──────── GIVEN INFORMATION ────────

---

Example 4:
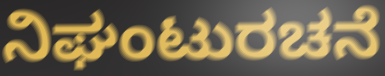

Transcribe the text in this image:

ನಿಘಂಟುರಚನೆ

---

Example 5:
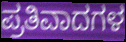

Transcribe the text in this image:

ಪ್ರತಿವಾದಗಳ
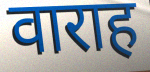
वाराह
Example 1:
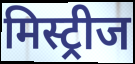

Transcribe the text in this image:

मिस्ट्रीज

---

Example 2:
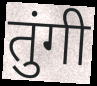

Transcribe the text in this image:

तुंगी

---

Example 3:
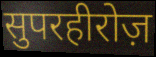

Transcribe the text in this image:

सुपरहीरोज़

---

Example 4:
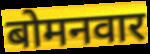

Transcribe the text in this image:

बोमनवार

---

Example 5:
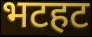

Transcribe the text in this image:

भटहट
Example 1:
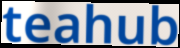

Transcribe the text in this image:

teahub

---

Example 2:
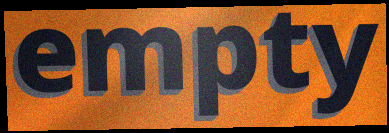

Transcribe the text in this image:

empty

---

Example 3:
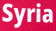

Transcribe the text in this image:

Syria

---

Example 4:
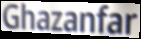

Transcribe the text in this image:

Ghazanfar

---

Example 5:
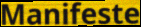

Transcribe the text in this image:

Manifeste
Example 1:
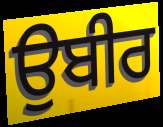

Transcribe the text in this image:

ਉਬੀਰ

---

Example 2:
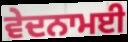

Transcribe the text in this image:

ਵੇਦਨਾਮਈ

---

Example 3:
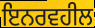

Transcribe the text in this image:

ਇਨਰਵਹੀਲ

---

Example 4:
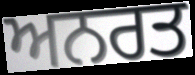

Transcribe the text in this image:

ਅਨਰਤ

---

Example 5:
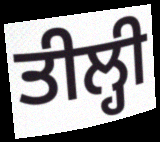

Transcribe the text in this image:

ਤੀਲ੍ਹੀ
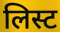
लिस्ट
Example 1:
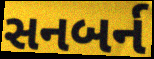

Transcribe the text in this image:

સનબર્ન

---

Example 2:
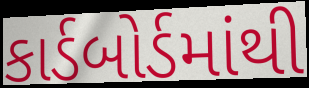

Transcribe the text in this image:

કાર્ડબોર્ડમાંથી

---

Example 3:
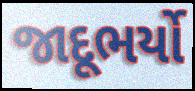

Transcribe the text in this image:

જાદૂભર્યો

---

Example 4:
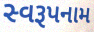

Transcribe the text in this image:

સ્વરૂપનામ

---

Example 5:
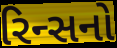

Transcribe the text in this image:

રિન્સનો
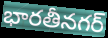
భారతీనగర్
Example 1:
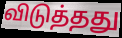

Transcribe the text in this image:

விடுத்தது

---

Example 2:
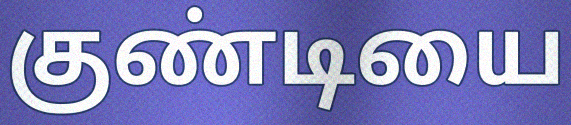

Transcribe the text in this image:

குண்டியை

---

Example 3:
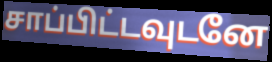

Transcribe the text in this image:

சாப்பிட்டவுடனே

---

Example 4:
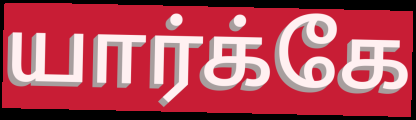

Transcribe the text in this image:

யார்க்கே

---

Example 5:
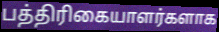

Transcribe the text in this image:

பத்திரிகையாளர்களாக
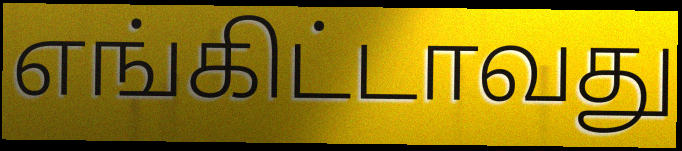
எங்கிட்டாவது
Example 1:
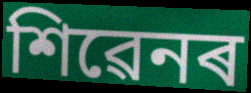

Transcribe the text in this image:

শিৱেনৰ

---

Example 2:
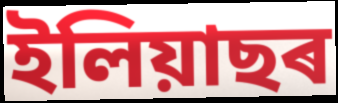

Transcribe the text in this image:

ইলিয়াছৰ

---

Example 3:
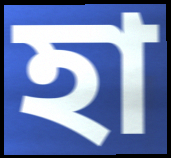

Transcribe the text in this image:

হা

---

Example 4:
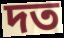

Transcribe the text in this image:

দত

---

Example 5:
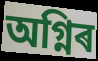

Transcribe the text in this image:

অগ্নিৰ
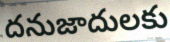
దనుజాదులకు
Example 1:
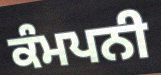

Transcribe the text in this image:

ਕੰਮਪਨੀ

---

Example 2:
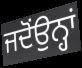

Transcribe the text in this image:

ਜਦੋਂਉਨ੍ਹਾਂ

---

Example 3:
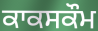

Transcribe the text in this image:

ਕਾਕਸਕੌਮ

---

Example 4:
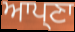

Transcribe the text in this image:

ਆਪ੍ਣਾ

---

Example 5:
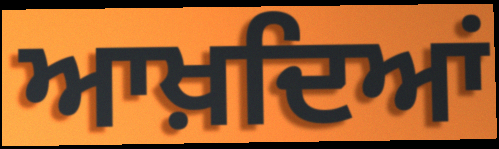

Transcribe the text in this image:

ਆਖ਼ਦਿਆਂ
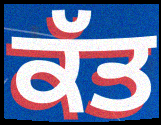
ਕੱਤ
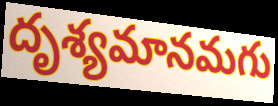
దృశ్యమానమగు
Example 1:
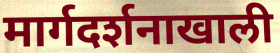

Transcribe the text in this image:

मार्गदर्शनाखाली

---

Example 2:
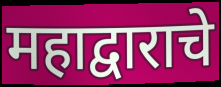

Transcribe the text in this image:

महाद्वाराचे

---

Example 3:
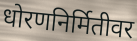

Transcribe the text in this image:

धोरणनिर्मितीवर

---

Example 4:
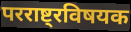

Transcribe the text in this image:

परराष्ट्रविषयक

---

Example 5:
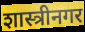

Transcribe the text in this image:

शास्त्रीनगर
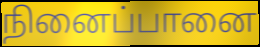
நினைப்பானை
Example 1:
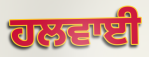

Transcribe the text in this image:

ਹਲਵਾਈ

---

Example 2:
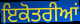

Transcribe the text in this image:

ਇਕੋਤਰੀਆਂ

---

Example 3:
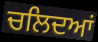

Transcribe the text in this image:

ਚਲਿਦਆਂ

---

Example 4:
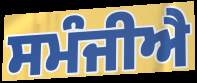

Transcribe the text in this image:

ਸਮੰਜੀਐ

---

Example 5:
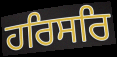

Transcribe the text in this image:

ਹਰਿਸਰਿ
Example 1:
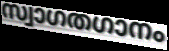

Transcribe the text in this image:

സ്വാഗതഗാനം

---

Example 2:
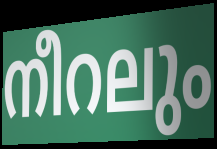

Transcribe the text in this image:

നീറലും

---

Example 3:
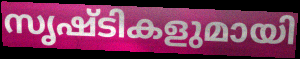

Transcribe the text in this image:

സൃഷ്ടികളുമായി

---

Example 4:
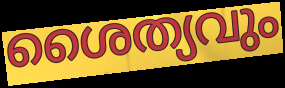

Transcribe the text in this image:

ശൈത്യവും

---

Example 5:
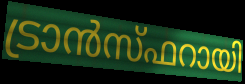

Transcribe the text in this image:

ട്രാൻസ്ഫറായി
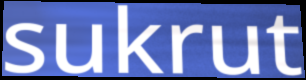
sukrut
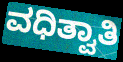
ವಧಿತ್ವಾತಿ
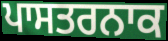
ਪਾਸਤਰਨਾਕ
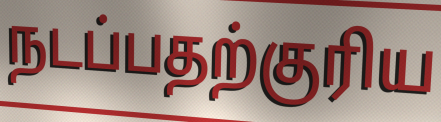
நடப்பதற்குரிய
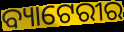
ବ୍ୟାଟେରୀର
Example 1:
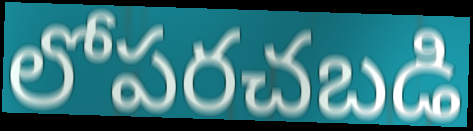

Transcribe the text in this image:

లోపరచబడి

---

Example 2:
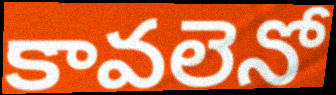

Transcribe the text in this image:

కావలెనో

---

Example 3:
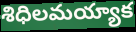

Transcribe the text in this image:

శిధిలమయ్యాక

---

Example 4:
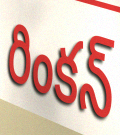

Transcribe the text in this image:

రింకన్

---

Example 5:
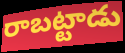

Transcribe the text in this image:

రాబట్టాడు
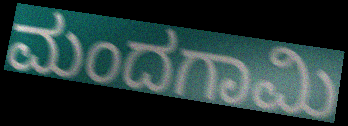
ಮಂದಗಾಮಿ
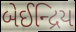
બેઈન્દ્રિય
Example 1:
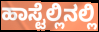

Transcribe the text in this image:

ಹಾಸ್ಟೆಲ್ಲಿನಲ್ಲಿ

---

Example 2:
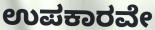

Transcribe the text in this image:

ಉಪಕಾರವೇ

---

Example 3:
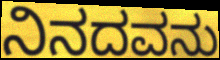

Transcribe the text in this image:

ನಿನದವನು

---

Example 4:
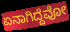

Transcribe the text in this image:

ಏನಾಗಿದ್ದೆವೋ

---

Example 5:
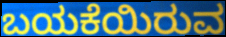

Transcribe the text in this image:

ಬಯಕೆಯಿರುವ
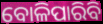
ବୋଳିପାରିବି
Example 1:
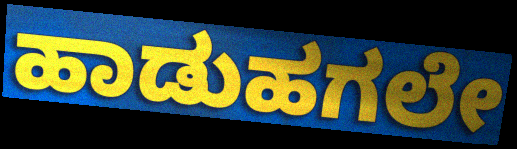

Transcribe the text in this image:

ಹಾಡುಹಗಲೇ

────────

TASK TO CARRY OUT: Images stay out, but the rest of the records must be retyped exactly.

REPLY TO THE TASK:
---

Example 4:

Transcribe the text in this image:

ನಿಘಂಟುರಚನೆ

---

Example 5:

Transcribe the text in this image:

ಪ್ರತಿವಾದಗಳ
वाराह
Example 1:

Transcribe the text in this image:

मिस्ट्रीज

---

Example 2:

Transcribe the text in this image:

तुंगी

---

Example 3:

Transcribe the text in this image:

सुपरहीरोज़

---

Example 4:

Transcribe the text in this image:

बोमनवार

---

Example 5:

Transcribe the text in this image:

भटहट
Example 1:

Transcribe the text in this image:

teahub

---

Example 2:

Transcribe the text in this image:

empty

---

Example 3:

Transcribe the text in this image:

Syria

---

Example 4:

Transcribe the text in this image:

Ghazanfar

---

Example 5:

Transcribe the text in this image:

Manifeste
Example 1:

Transcribe the text in this image:

ਉਬੀਰ

---

Example 2:

Transcribe the text in this image:

ਵੇਦਨਾਮਈ

---

Example 3:

Transcribe the text in this image:

ਇਨਰਵਹੀਲ

---

Example 4:

Transcribe the text in this image:

ਅਨਰਤ

---

Example 5:

Transcribe the text in this image:

ਤੀਲ੍ਹੀ
लिस्ट
Example 1:

Transcribe the text in this image:

સનબર્ન

---

Example 2:

Transcribe the text in this image:

કાર્ડબોર્ડમાંથી

---

Example 3:

Transcribe the text in this image:

જાદૂભર્યો

---

Example 4:

Transcribe the text in this image:

સ્વરૂપનામ

---

Example 5:

Transcribe the text in this image:

રિન્સનો
భారతీనగర్
Example 1:

Transcribe the text in this image:

விடுத்தது

---

Example 2:

Transcribe the text in this image:

குண்டியை

---

Example 3:

Transcribe the text in this image:

சாப்பிட்டவுடனே

---

Example 4:

Transcribe the text in this image:

யார்க்கே

---

Example 5:

Transcribe the text in this image:

பத்திரிகையாளர்களாக
எங்கிட்டாவது
Example 1:

Transcribe the text in this image:

শিৱেনৰ

---

Example 2:

Transcribe the text in this image:

ইলিয়াছৰ

---

Example 3:

Transcribe the text in this image:

হা

---

Example 4:

Transcribe the text in this image:

দত

---

Example 5:

Transcribe the text in this image:

অগ্নিৰ
దనుజాదులకు
Example 1:

Transcribe the text in this image:

ਕੰਮਪਨੀ

---

Example 2:

Transcribe the text in this image:

ਜਦੋਂਉਨ੍ਹਾਂ

---

Example 3:

Transcribe the text in this image:

ਕਾਕਸਕੌਮ

---

Example 4:

Transcribe the text in this image:

ਆਪ੍ਣਾ

---

Example 5:

Transcribe the text in this image:

ਆਖ਼ਦਿਆਂ
ਕੱਤ
దృశ్యమానమగు
Example 1:

Transcribe the text in this image:

मार्गदर्शनाखाली

---

Example 2:

Transcribe the text in this image:

महाद्वाराचे

---

Example 3:

Transcribe the text in this image:

धोरणनिर्मितीवर

---

Example 4:

Transcribe the text in this image:

परराष्ट्रविषयक

---

Example 5:

Transcribe the text in this image:

शास्त्रीनगर
நினைப்பானை
Example 1:

Transcribe the text in this image:

ਹਲਵਾਈ

---

Example 2:

Transcribe the text in this image:

ਇਕੋਤਰੀਆਂ

---

Example 3:

Transcribe the text in this image:

ਚਲਿਦਆਂ

---

Example 4:

Transcribe the text in this image:

ਸਮੰਜੀਐ

---

Example 5:

Transcribe the text in this image:

ਹਰਿਸਰਿ
Example 1:

Transcribe the text in this image:

സ്വാഗതഗാനം

---

Example 2:

Transcribe the text in this image:

നീറലും

---

Example 3:

Transcribe the text in this image:

സൃഷ്ടികളുമായി

---

Example 4:

Transcribe the text in this image:

ശൈത്യവും

---

Example 5:

Transcribe the text in this image:

ട്രാൻസ്ഫറായി
sukrut
ವಧಿತ್ವಾತಿ
ਪਾਸਤਰਨਾਕ
நடப்பதற்குரிய
ବ୍ୟାଟେରୀର
Example 1:

Transcribe the text in this image:

లోపరచబడి

---

Example 2:

Transcribe the text in this image:

కావలెనో

---

Example 3:

Transcribe the text in this image:

శిధిలమయ్యాక

---

Example 4:

Transcribe the text in this image:

రింకన్

---

Example 5:

Transcribe the text in this image:

రాబట్టాడు
ಮಂದಗಾಮಿ
બેઈન્દ્રિય
Example 1:

Transcribe the text in this image:

ಹಾಸ್ಟೆಲ್ಲಿನಲ್ಲಿ

---

Example 2:

Transcribe the text in this image:

ಉಪಕಾರವೇ

---

Example 3:

Transcribe the text in this image:

ನಿನದವನು

---

Example 4:

Transcribe the text in this image:

ಏನಾಗಿದ್ದೆವೋ

---

Example 5:

Transcribe the text in this image:

ಬಯಕೆಯಿರುವ
ବୋଳିପାରିବି
Example 1:

Transcribe the text in this image:

ಹಾಡುಹಗಲೇ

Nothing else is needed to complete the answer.